* [EXTRAIT PROPOSÉ]
Après avoir donné aux comptoirs la seule forme sous laquelle ils pussent vivre, il fallait assurer leurs moyens d’action, pourvoir à la constitution de leurs capitaux. Ici encore les circonstances ne permettaient point de compter exclusivement sur l’initiative des particuliers ; on ne pouvait espérer que les capitaux privés fournissent aux comptoirs des ressources suffisantes. Le concours de l’état était nécessaire. Le gouvernement provisoire décida en conséquence que le capital des comptoirs serait formé dans les proportions suivantes : 1° un tiers en argent par les associés souscripteurs, les actionnaires ; 2° un tiers en obligations par les villes où les comptoirs seraient établis ; 3° un tiers en bons du trésor par l’état[2].

Les principes qui déterminaient ainsi le caractère de ces établissemens intermédiaires de crédit, comme sociétés commerciales, et qui assuraient leurs ressources, furent appliqués immédiatement à la création de comptoirs d’escompte dans soixante-cinq villes. Le plus considérable de ces établissemens s’organisa promptement à Paris.

* [DONNÉES FOURNIES]
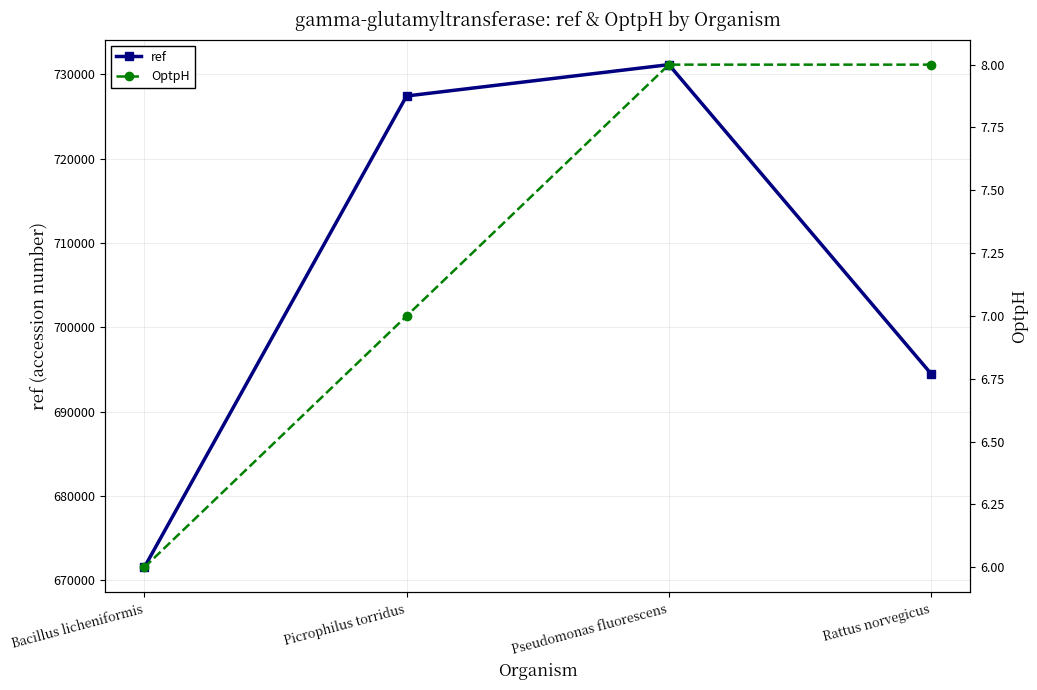

Which series has the widest spread of values?

ref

* [TRAVAIL À FAIRE]
1: D'après l'extrait proposé, dans combien de villes des comptoirs d'escompte furent-ils créés ?
2: Dans l'extrait proposé, reformulez sous forme de liste concise le paragraphe qui commence par « Après avoir donné aux comptoirs », en conservant ses faits principaux.
3: Énumérez tous les apporteurs du capital des comptoirs cités dans l'extrait proposé, en précisant pour chacun la forme de son apport.

* [RÉPONSES DANS L'ORDRE]
1: Dans soixante-cinq villes.

2:
- Une fois leur forme fixée, il fallait assurer les moyens d'action des comptoirs et constituer leur capital.
- Les capitaux privés ne pouvaient pas fournir des ressources suffisantes, et le concours de l'État était donc nécessaire.
- Le gouvernement provisoire décida de répartir le capital en trois tiers :
  - un tiers en argent, apporté par les associés souscripteurs (les actionnaires) ;
  - un tiers en obligations, apporté par les villes où les comptoirs seraient établis ;
  - un tiers en bons du Trésor, apporté par l'État.

3:
- Les associés souscripteurs (les actionnaires) : en argent
- Les villes où les comptoirs seraient établis : en obligations
- L'État : en bons du Trésor